The streaking Dow was able to recover all of its losses of from yesterday (prompting the return of that horrid orange bar on CNBC’s ticker). But the rest of the major indices were nowhere near as energetic, as divergences continue to build:
| Dow |
13136.14 |
+73.23 |
+0.56% |
| S&P 500 |
1486.30 |
+3.93 |
+0.27% |
| Nasdaq |
2531.53 |
+6.44 |
+0.26% |
|
| Russell 2000 |
816.25 |
+1.68 |
+0.21% |
| Dow Transports |
5034.33 |
-3.02 |
-0.06% |
| Dow Utilities |
524.53 |
+5.28 |
+1.02% |
|
Bonds were a little weaker on the short end, so that’s where yields ticked up slightly:
6-month: 5.01% 2-yr: 4.63% 5-yr: 4.54% 10-yr: 4.64% 30-yr: 4.81%.
Market internals were mixed - not what you’d necessarily expect on a 70+ point Dow gain. Volume increased on both exchanges from yesterdays’ levels. Advances/declines were about 10 to 9 on the NYSE but 9 to 10 on the Nasdaq, and up/down volume looked similar, at 5 to 4 on the NYSE and 4 to 5 on the Nasdaq. New highs/lows were 110/41 on the NYSE, but an even 107/108 on the Nasdaq.

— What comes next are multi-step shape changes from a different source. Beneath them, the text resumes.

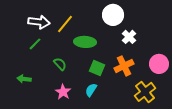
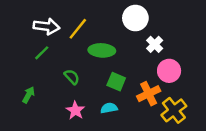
pink circle: (159, 64) -> (169, 71), moved
orange cross: (124, 66) -> (149, 94), moved
green arrow: (24, 79) -> (29, 95), turned 112
cyan semicircle: (91, 90) -> (109, 108), turned 48

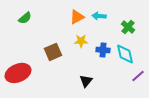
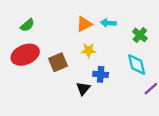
blue cross: (103, 50) -> (101, 74), moved
red ellipse: (18, 73) -> (25, 55), moved
black triangle: (86, 81) -> (83, 89), moved

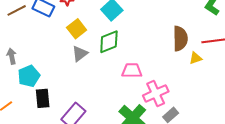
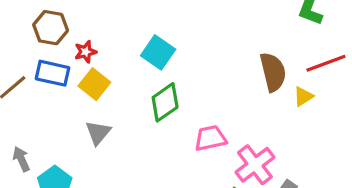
yellow square: (77, 29) -> (94, 84), moved
gray triangle: (80, 54) -> (98, 133), moved

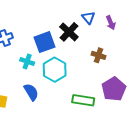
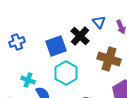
brown cross: (98, 55) -> (109, 59), size x1.6
cyan cross: (27, 61) -> (28, 80), moved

Movement in the groups was muted. The utilities bounced back for a gain of 1.1%, and the homebuilders (go figure) added 0.9%. On the losing side, metals and mining stocks dropped 1.1%.
Energy prices were lower. Crude oil fell more than a buck to $64.40/barrel. Gasoline price dropped back to $2.24/gallon due to a contract rollover, which might have been helping to boost the price the past few days. Natural gas fell 13 cents to $7.72/mmBTU. The dollar index finally made a move up to 81.63. Gold slipped to $673/ounce and silver dropped to $13.21/ounce.
BMB Note: The Dow party continues, but if CNBC could take its attention off the Dow scores for a few minutes, maybe it could point out that the rest of the market isn’t looking as good. But we all know that ain’t gonna happen.
The Nasdaq continues to lag, with advances trailing declines again today. Both the Naz and Russell gained back only a few points of their big losses from yesterday - some work needs to be done to get those indices back together if they’re going to make another push higher.
In the groups, the Utilities are still looking pretty strong, even after their big run, and have pulled back here. That’s one area to keep an eye on, as well as the energies as they have paused here as well. The metals are sagging a bit - you might want to watch that area to see what happens - there could be some rollovers coming out of that mess.
On the down side, I have no explanation for why the homebuilders bounced today, but the REITs did follow through on yesterday’s dive, and they look like they could get into some big trouble if they don’t get saved - and they have a long, long way to fall. They’ve been lounging on a sideways path while the rest of the market moved higher, and if the market starts to weaken, as it looks like it could, I think the REITs could make another leg down (disclosure: short REITs).
The numbers train brings in factory orders and oil inventories tomorrow.